Refer to the JuMP documentation for information on further customization of solver behavior, such as using optimizer_with_attributes to supply additional parameters to the solver.

For example, you could specify Gurobi with a 60 second time limit using:

using Gurobi
using JuMP
lnr = IAI.OptimalFeatureSelectionClassifier(
relaxation=false,
solver=optimizer_with_attributes(
Gurobi.Optimizer, "TimeLimit" => 60
),
)

Similarly, you could specify CPLEX with a 60 second time limit using:

using CPLEX
using JuMP
lnr = IAI.OptimalFeatureSelectionClassifier(
relaxation=false,
solver=optimizer_with_attributes(
CPLEX.Optimizer, "CPX_PARAM_TILIM" => 60
),
)

We do not recommend trying to use the exact mode with the open-source GLPK solver, as it is simply not fast enough to make any progress solving the models.

## Classification Learners

The OptimalFeatureSelectionClassifier is used for conducting optimal feature selection on classification problems. There are no additional parameters beyond the shared parameters.
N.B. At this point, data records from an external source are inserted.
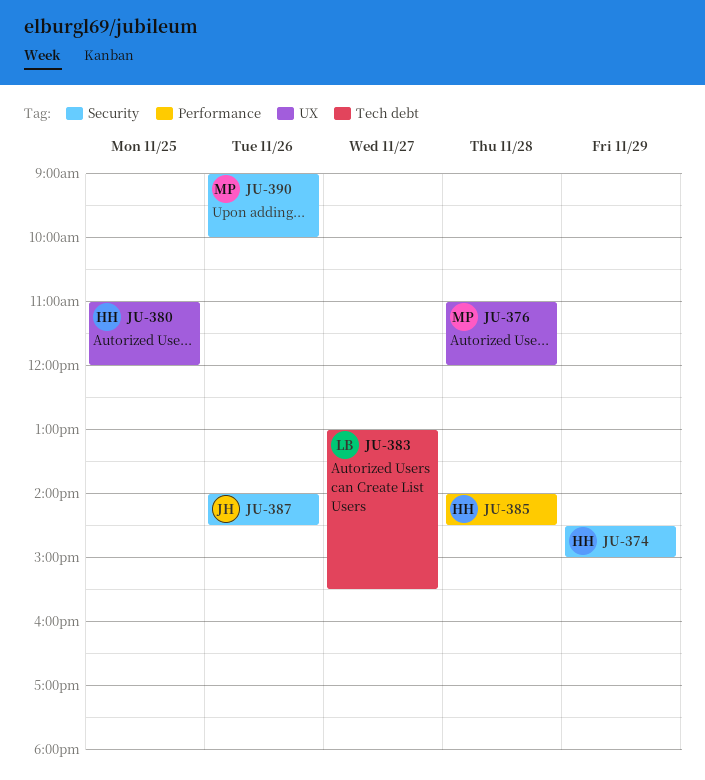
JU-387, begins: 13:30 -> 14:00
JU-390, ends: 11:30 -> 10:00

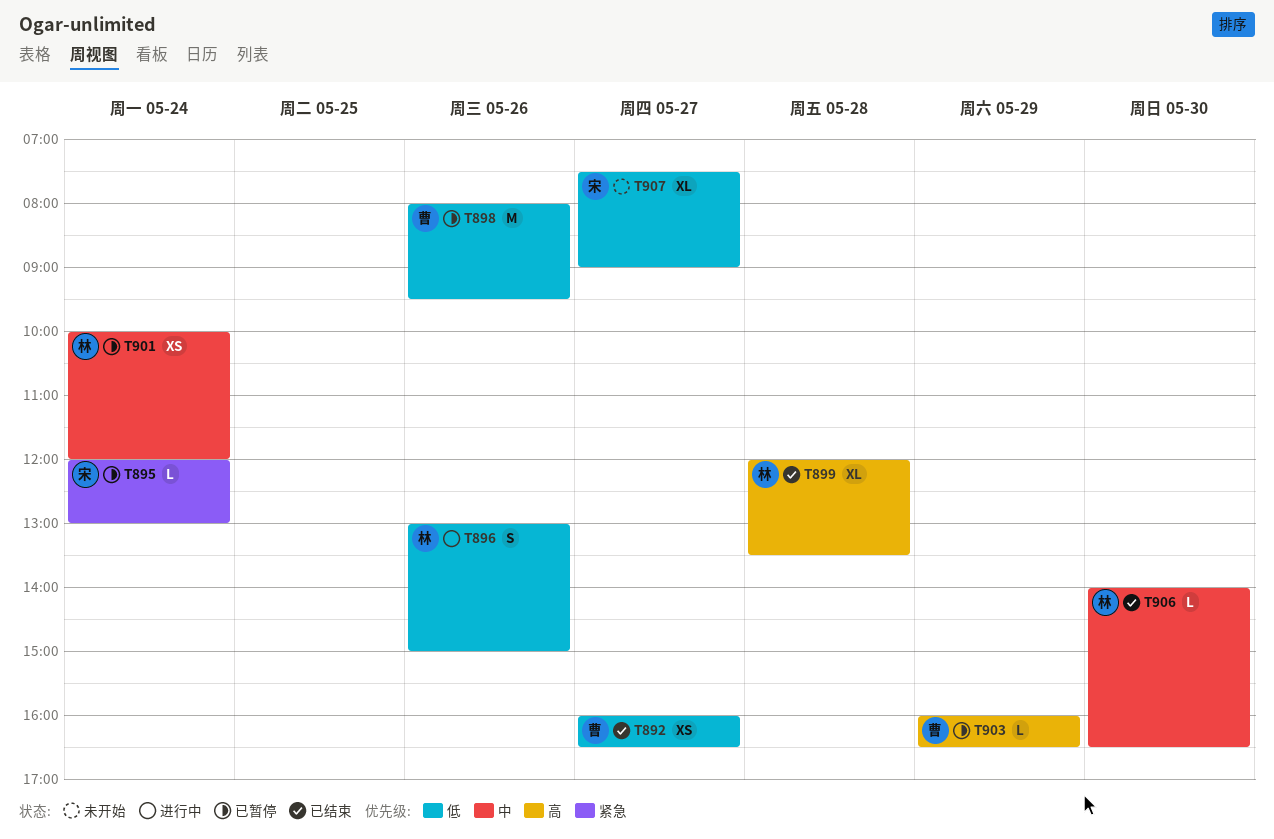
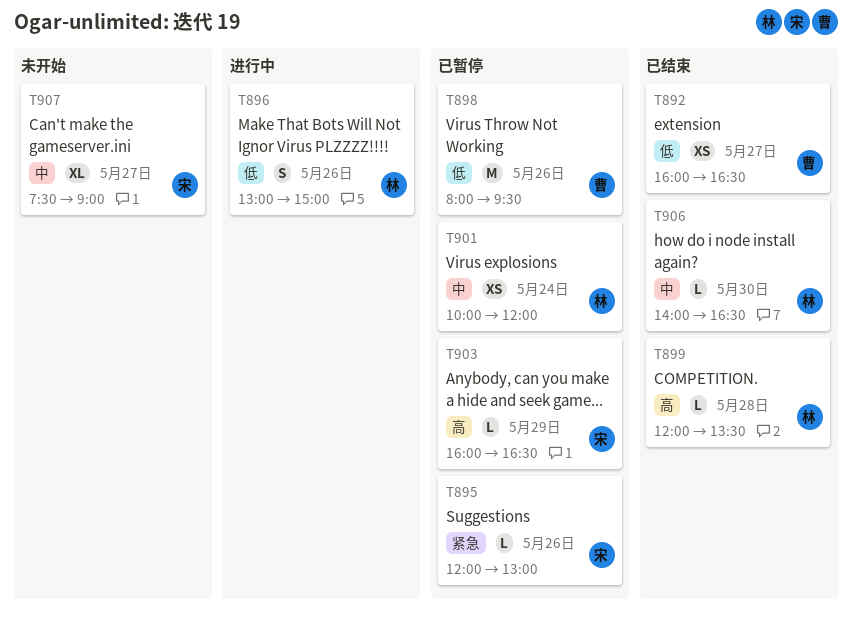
T895, day: May 24 -> May 26
T899, estimate: XL -> L
T903, owner: 曹 -> 宋
T907, priority: 低 -> 中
The following values for criterion are permitted:

## Regression Learners

The OptimalFeatureSelectionRegressor is used for conducting optimal feature selection on regression problems. The following values for criterion are permitted:

In addition to the shared parameters, these learners also support the shared regression parameters.

Similar to normalize_X, the shared regression parameter normalize_y has no effect for OptimalFeatureSelectionRegressors.